PROBLEM DESCRIPTION
Repetition must be exact and must stop with the line bearing "2013-02-15 : 11:02". It begins at the first line of the records and includes no pictures.

DATA TO PROCESS
********

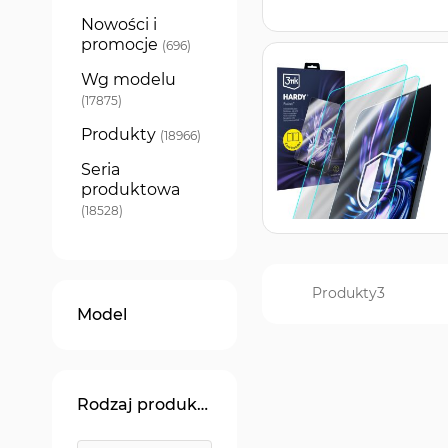
Nowości i
promocje
produkty
696
Wg modelu
produkty
17875
Produkty
produkty
18966
Seria
produktowa
produkty
18528
Produkty
3
Model
Rodzaj produktu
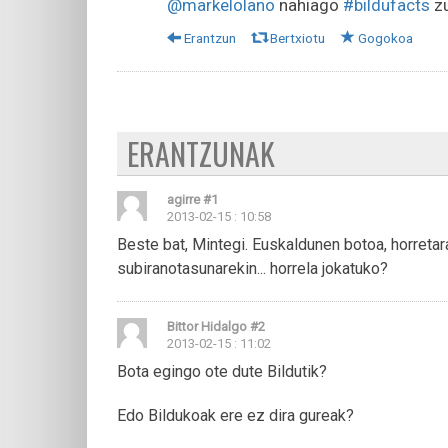
@markelolano
nahiago
#bildufacts
z
Erantzun
Bertxiotu
Gogokoa
ERANTZUNAK
agirre
#1
2013-02-15 : 10:58
Beste bat, Mintegi. Euskaldunen botoa, horreta
subiranotasunarekin... horrela jokatuko?
Bittor Hidalgo
#2
2013-02-15 : 11:02
Bota egingo ote dute Bildutik?
Edo Bildukoak ere ez dira gureak?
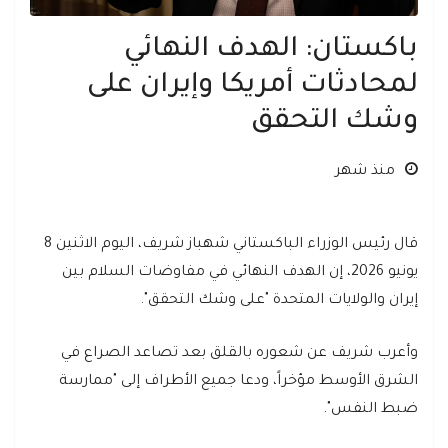
باكستان: الهدف النهائي
لمحادثات أمريكا وإيران على
وشك التحقق
منذ شهر
قال رئيس الوزراء الباكستاني شهباز شريف، اليوم الاثنين 8
يونيو 2026، إن الهدف النهائي في مفاوضات السلام بين
إيران والولايات المتحدة "على وشك التحقق".
وأعرب شريف عن شعوره بالقلق بعد تصاعد الصراع في
الشرق الأوسط مؤخراً، ودعا جميع الأطراف إلى "ممارسة
ضبط النفس".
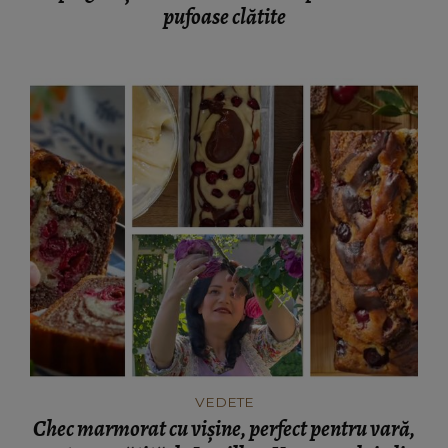
pufoase clătite
VEDETE
Chec marmorat cu vișine, perfect pentru vară,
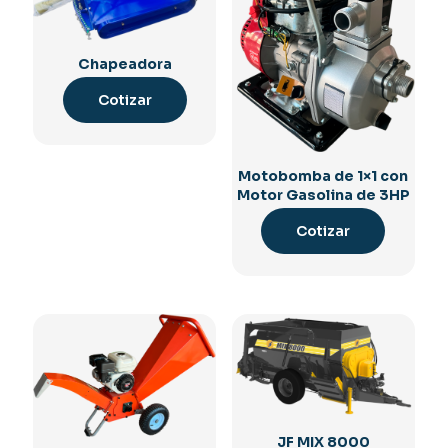
Chapeadora
Cotizar
Motobomba de 1×1 con
Motor Gasolina de 3HP
Cotizar
JF MIX 8000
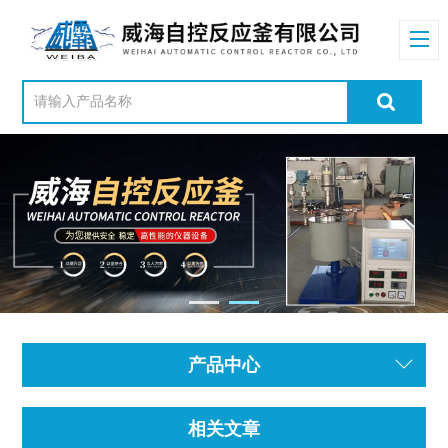
产品中心
相关文章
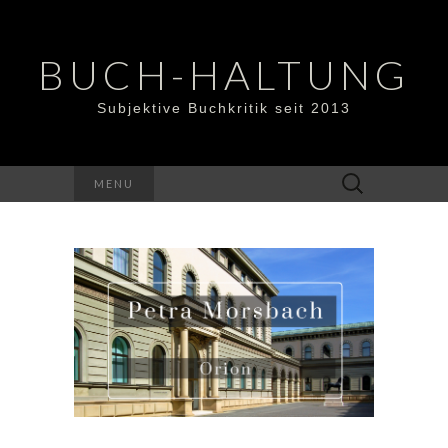
BUCH-HALTUNG
Subjektive Buchkritik seit 2013
Suchen
MENU
nach:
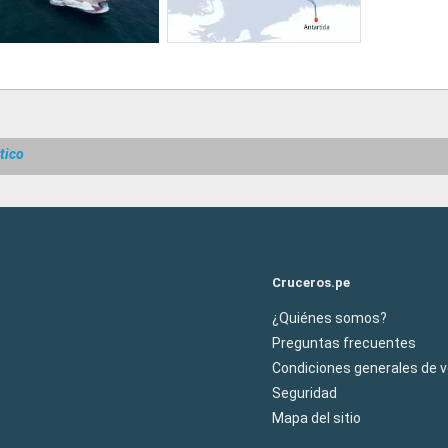
tico
Cruceros.pe
¿Quiénes somos?
Preguntas frecuentes
Condiciones generales de 
Seguridad
Mapa del sitio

********

EXERCISE ANSWER
Nowości i
promocje
produkty
696
Wg modelu
produkty
17875
Produkty
produkty
18966
Seria
produktowa
produkty
18528
Produkty
3
Model
Rodzaj produktu
@markelolano
nahiago
#bildufacts
z
Erantzun
Bertxiotu
Gogokoa
ERANTZUNAK
agirre
#1
2013-02-15 : 10:58
Beste bat, Mintegi. Euskaldunen botoa, horreta
subiranotasunarekin... horrela jokatuko?
Bittor Hidalgo
#2
2013-02-15 : 11:02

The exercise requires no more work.